_Provided data:_
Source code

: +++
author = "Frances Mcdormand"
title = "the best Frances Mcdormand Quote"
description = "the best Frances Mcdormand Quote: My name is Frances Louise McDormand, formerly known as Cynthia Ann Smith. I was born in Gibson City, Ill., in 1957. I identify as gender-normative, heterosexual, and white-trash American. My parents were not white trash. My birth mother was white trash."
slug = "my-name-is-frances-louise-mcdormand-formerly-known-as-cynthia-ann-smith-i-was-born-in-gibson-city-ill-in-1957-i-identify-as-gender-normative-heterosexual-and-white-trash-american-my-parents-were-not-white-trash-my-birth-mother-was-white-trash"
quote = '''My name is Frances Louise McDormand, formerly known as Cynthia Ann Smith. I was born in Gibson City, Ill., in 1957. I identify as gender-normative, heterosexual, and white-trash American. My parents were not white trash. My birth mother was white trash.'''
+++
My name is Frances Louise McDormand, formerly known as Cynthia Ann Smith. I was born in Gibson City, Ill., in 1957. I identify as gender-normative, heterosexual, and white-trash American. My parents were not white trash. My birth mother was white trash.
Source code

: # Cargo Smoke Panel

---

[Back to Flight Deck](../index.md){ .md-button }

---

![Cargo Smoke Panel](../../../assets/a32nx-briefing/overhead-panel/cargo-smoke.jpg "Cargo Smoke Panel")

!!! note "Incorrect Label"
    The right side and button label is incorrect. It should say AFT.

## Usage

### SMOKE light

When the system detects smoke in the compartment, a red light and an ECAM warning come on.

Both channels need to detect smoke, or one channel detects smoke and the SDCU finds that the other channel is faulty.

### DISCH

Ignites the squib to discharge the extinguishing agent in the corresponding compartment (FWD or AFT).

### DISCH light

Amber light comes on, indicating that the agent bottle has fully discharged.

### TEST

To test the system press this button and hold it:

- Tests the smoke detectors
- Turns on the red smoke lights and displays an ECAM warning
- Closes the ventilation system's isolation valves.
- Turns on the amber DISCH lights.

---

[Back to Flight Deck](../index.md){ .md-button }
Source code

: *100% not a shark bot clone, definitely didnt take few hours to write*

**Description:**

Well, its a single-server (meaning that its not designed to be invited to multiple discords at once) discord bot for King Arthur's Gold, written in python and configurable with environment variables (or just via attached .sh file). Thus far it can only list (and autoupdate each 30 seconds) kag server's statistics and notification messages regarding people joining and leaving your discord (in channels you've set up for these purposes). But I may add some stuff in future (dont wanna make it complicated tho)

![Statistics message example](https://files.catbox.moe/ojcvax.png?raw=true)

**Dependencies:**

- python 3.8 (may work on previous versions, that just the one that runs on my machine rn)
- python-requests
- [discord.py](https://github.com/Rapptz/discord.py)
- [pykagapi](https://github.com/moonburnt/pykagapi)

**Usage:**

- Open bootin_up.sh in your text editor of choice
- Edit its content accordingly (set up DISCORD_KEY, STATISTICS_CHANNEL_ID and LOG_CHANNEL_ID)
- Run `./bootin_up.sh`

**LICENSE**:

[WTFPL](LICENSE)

_Work instruction:_ The response consists of the lines above that contain "Panel".

_Result of the task:_
: # Cargo Smoke Panel
![Cargo Smoke Panel](../../../assets/a32nx-briefing/overhead-panel/cargo-smoke.jpg "Cargo Smoke Panel")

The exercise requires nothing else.